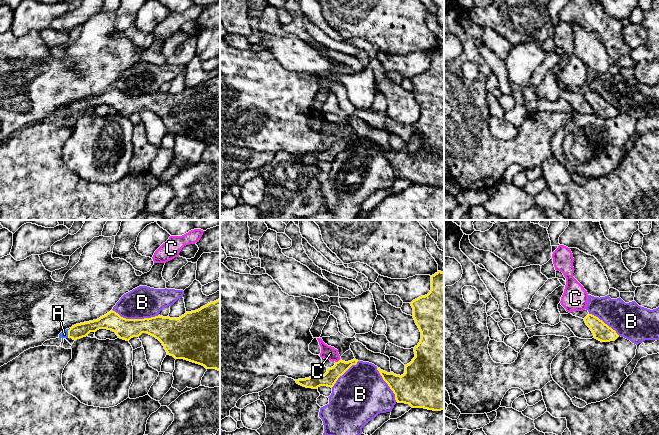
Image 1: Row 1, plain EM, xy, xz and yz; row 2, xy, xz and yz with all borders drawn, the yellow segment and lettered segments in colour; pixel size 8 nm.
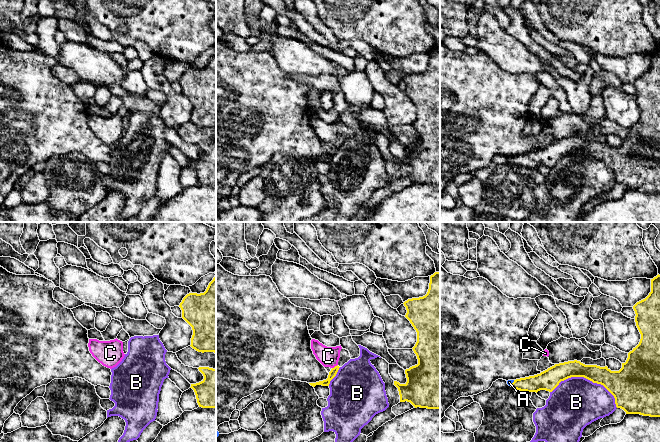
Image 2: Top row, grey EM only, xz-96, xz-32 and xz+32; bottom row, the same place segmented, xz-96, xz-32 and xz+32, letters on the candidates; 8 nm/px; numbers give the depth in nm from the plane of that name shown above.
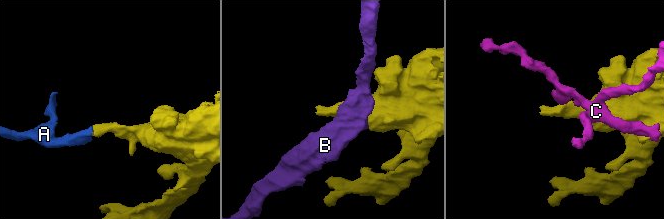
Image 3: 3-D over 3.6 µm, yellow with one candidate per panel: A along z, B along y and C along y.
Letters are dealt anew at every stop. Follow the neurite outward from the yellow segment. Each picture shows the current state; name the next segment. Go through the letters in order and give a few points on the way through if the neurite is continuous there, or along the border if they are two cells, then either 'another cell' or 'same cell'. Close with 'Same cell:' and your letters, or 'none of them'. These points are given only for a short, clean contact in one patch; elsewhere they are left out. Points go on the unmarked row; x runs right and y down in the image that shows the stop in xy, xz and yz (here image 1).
A: way xy (81, 106), (68, 108), (64, 110); same cell
B: another cell
C: border xz (339, 135), (336, 138); another cell
Same cell: A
++++++
Work instructions: From the line containing "Letters are dealt" to the last line of the listing, write everything out exactly. Nothing outside that stretch belongs.

Response to this exercise:
Letters are dealt anew at every stop. Follow the neurite outward from the yellow segment. Each picture shows the current state; name the next segment. Go through the letters in order and give a few points on the way through if the neurite is continuous there, or along the border if they are two cells, then either 'another cell' or 'same cell'. Close with 'Same cell:' and your letters, or 'none of them'. These points are given only for a short, clean contact in one patch; elsewhere they are left out. Points go on the unmarked row; x runs right and y down in the image that shows the stop in xy, xz and yz (here image 1).
A: way xy (81, 106), (68, 108), (64, 110); same cell
B: another cell
C: border xz (339, 135), (336, 138); another cell
Same cell: A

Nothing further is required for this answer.